Crossing the Rubicon

In the 1950s and '60s, a group of Italians devised a few artificial bidding systems, mostly based on a strong club. They found that strong three suited hands were hard to bid, so they used a 2D: opening bid to show three suiters with, typically, 17+ high card points. More recently, many players have adopted the ``Mini-Roman 2D:,'' which shows the same shape with 10-12 or 10-13 high card points. I have never understood the point of this convention; it does not help fill a gap in system as the original did, nor does it help get to the best contract, since, unless you find a fit or unless partner has a strong hand, it preempts beyond the best contract, often 1NT. Worst of all, it draws a roadmap for the defenders, who know that it is usually best to lead trumps.

Playing in the North American Open Pairs with a partner who does not share my bias against this convention, but who knows mine, I pick up in third seat:

 S:AKQ86 H:AJ75 D:103 C:Q5
Hoping for a nice constructive auction, I am somewhat disappointed, but then elated when partner passes and RHO opens 2D:, which is alerted and explained as Mini-Roman. I am still not sure whether to bid spades or not when I look at their convention card for more information. They did not mention that 2D: guaranteed spade length, but there it was. I find even more confusing that Mini-Roman users would choose to anchor around a spade suit. Guaranteeing four or more diamonds I can see, so that responder can pass when you are in trouble, giving them fewer chances to crush you, but why spades? Why preempt when you have spades and a decent hand?

Anyway, upon finding out that RHO has four spades, my enthusiasm for bidding is entirely gone, but this hand suddenly becomes a perfect candidate for our defensive convention to Mini-Roman. I double, showing a balanced good hand with interested in defending. Upon their reaching a final contract, my double almost commands a trump lead, which must be good for us.

After the double, alert and explanation, LHO passes as does partner. I have some apprehension about this; they may have an eight-card diamond fit which they couldn't reach if I had passed. No, RHO converts to hearts, showing a singleton diamond and it is crushing time. I reach for the trusty bloodstained axe and get even better news when LHO converts to 2S:! I am able to put another notch in my axehandle since they are willing to play doubled in my best suit! I am about to lead (out of turn) my fourth best trump, hoping to score partner's stiff Ten or Jack when he leads the S:J! Happiness and Joy, this is going to be fun. Dummy hits and I see the cheese with which they have volunteered to be splattered:

S: 10732
H: Q1086
D: 5
S: AKQ86
H: AJ75
D: 103
C: Q5
Partner's S:J holds, of course, and I signal with the smile of the executioner. (We play Right-Side-Up signals.) He finds the heart shift (I whipped 2H:, too) and declarer inserts the 8, losing to my Ace.

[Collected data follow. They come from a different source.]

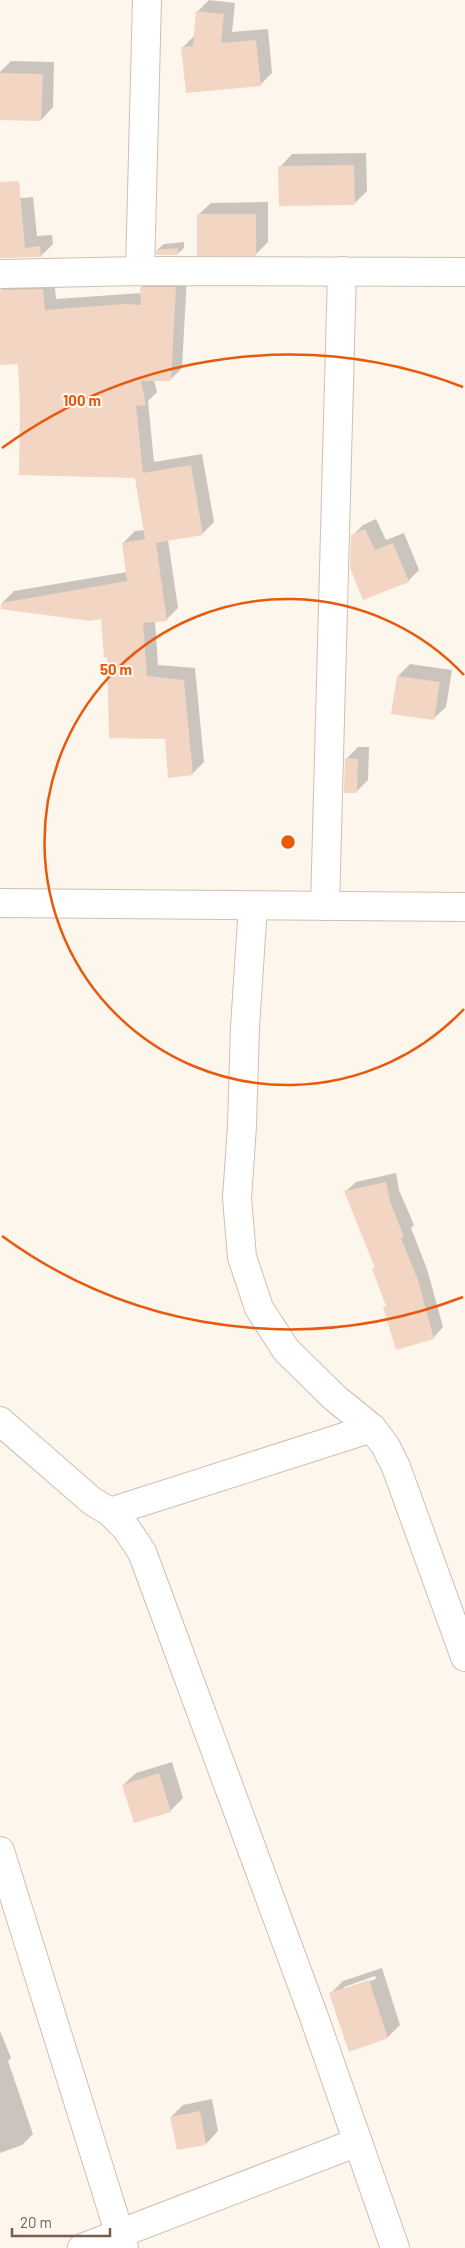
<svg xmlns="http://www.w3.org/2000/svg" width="465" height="2248" font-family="Barlow,sans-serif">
<rect width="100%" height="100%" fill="#fdf6ec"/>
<g fill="#0003" fill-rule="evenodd">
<path d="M 209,0 L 235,3 L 232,32 L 268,29 L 272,73 L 260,85 L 183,47 L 195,35 L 197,12 Z"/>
<path d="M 11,61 L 54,62 L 53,107 L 41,120 L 0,119 L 0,72 Z"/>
<path d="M 366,153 L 367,191 L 354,204 L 280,167 L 292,154 Z"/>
<path d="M 33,197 L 37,236 L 52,235 L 53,244 L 41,256 L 0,257 L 0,200 Z"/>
<path d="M 268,202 L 268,242 L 256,254 L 198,215 L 211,203 Z"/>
<path d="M 184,242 L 184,248 L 177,254 L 157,250 L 164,244 Z"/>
<path d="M 153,275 L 187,276 L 182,368 L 170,380 L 154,380 L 157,392 L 148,401 L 154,462 L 202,454 L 214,522 L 202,534 L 168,540 L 178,608 L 166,620 L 155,621 L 158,665 L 195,668 L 204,762 L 192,774 L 108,655 L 103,618 L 2,603 L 14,591 L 127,572 L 123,543 L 135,531 L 145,530 L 136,477 L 22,407 L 19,363 L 0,364 L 0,307 L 2,305 L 1,290 L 13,278 L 54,278 L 56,299 L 142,293 L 141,287 Z"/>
<path d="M 376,519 L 386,540 L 404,533 L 419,570 L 408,581 L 352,536 L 363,525 Z"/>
<path d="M 410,664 L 452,670 L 446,707 L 433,719 L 398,676 Z"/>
<path d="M 358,747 L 369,747 L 368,780 L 356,792 L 346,759 Z"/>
<path d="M 396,1173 L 399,1190 L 414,1225 L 411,1228 L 427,1269 L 443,1327 L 433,1338 L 387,1305 L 373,1269 L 376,1267 L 345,1192 L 356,1182 Z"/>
<path d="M 172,1762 L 183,1798 L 171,1810 L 134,1822 L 123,1785 L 136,1773 Z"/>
<path d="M 382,1968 L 400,2025 L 388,2037 L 350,2050 L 331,1993 L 343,1981 ZM 375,1976 L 376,1979 L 344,1989 L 344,1987 Z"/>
<path d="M 0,2031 L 11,2058 L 8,2061 L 33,2134 L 22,2145 L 0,2153 Z"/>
<path d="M 212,2099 L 218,2131 L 206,2144 L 171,2117 L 183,2105 Z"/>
</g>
<g fill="#f3d5c3">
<path d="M 196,11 L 224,14 L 221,43 L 256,40 L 261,86 L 186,93 L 181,47 L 193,46 Z"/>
<path d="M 0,73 L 43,74 L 41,121 L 0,120 Z"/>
<path d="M 354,165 L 355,205 L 279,206 L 278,166 Z"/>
<path d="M 19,181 L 25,248 L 40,246 L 41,257 L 0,258 L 0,182 Z"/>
<rect x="197" y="214" width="59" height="42"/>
<path d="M 178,248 L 178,255 L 156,255 L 156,250 Z"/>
<path d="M 140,287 L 176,287 L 171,381 L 141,381 L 146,405 L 136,406 L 143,473 L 191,465 L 203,535 L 156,543 L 167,621 L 143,623 L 147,676 L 184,680 L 193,775 L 168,778 L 165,739 L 109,738 L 107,657 L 104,657 L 101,619 L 90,621 L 1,609 L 1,603 L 127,581 L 122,543 L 145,539 L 135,478 L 19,475 L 20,407 L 18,364 L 0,365 L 0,290 L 43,289 L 45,310 L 124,304 L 141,305 Z"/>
<path d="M 365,529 L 375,550 L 393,543 L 409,582 L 363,600 L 350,568 L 351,535 Z"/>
<path d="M 397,676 L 440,682 L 434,720 L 391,714 Z"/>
<path d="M 345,758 L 358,759 L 357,793 L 344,793 Z"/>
<path d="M 386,1182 L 390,1201 L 404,1237 L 401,1238 L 418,1280 L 434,1339 L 396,1350 L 383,1307 L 386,1306 L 372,1269 L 375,1268 L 344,1191 Z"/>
<path d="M 159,1773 L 171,1812 L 134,1823 L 122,1785 Z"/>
<path d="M 369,1980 L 388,2038 L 349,2052 L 329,1993 Z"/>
<path d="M 200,2111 L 206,2145 L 177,2150 L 170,2117 Z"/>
</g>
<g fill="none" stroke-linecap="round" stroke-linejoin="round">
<g stroke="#d1beb0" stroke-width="30">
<g id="minor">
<path d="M 140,271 L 147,0"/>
<path d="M 0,274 L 140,271 L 465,272"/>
<path d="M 0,903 L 465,907"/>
<path d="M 253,906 L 245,1027 L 242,1126 L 237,1198 L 242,1257 L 259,1308 L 286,1350 L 335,1398 L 372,1428 L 385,1445 L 396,1467 L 465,1657"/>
<path d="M 325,906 L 342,271"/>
<path d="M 0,1421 L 92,1501 L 110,1512 L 126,1528 L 142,1552 L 314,2017 L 395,2248"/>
<path d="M 110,1512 L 372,1428"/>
<path d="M 0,1851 L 124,2248"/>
<path d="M 82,2248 L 358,2142"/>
</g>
</g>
<use href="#minor" stroke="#fff" stroke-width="28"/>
</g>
<g fill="none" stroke="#e8590c" stroke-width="2.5">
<path d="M464 1009A243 243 0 1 1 464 675"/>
<path d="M463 1297A487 487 0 0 1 2 1236M2 448A487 487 0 0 1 463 387"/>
</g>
<circle cx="288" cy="842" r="8" fill="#e8590c" stroke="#fffaf3" stroke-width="2.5"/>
<g font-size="15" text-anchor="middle" font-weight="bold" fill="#e8590c" stroke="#fffaf3" stroke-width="4" stroke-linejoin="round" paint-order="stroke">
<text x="82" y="406">100 m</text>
<text x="116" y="675">50 m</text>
</g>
<path d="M12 2228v8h98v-8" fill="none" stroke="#7a5c4d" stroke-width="2.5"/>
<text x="20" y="2228" font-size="15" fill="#7a5c4d" stroke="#fffaf3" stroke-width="4" paint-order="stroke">20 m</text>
</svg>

I happily draw all the trump, partner beginning with the expected singleton. Partner signals discouragement in diamonds, but that is within the context of his already announced penalty pass, so I am sure that he has at least something there. I continue with a small heart, knocking out declarer's now-stiff King. Declarer hopelessly misreads the position and takes the club finesse immediately, which is an error, of course, since partner has diamonds and I can only hold 16 points left, but I win and sever the two hands with a diamond. Declarer wins the Ace, and cashes his King and the two high cards in dummy, then disgustedly concedes the rest for 800.

Such a nice convention; it prevented us from playing our 4-3 heart fit at the two-level, going down. It is so nice when they save vs. our partscores, but it is even nicer when it is a phantom.

Later, when comparing scores with my ride home, I find that at their table, the auction went identically, but declarer played it a trick better (also not finding the endplay for down 1.) He was disappointed not to get a top for +500, but, since he shares my enthusiasm for their convention, vicariously enjoyed the hand at our table, too.

During the ride home, we were able to figure out the best reason to play Mini-Roman 2D:, which is the same reason to play mini-micro (aka Fishhead1) notrump openings (5-8 HCP, balanced). It is to be able to give a review of the bidding thusly, ``The opponents have doubled throughout. The bidding has gone...''

1From Bill Cole's Fishheads, a collection of fine and funny stories.